PROBLEM DESCRIPTION: Consider the data that follows and state how many lines contain the string "pixels", using the number alone.

________

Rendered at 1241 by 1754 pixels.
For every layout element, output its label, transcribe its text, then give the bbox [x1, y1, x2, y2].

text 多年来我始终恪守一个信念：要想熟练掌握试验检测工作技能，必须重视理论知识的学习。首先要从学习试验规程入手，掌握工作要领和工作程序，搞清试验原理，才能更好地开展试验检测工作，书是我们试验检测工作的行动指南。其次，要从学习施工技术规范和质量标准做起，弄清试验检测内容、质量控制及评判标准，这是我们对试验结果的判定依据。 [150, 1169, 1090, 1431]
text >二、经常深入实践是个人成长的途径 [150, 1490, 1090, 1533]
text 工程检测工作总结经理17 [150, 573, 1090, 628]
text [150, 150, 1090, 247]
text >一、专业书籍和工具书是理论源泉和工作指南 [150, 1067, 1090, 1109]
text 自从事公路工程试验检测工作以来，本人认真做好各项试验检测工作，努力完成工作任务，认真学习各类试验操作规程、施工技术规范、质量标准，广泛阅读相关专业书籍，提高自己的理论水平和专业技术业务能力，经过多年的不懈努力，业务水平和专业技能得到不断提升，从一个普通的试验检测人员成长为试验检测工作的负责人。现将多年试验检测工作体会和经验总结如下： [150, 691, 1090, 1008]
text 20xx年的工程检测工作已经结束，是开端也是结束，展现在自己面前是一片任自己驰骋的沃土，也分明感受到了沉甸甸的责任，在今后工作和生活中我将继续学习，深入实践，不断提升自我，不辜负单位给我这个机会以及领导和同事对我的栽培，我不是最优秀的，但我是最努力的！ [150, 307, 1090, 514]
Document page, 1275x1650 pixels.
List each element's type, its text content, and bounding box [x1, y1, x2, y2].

________

FINAL ANSWER: 2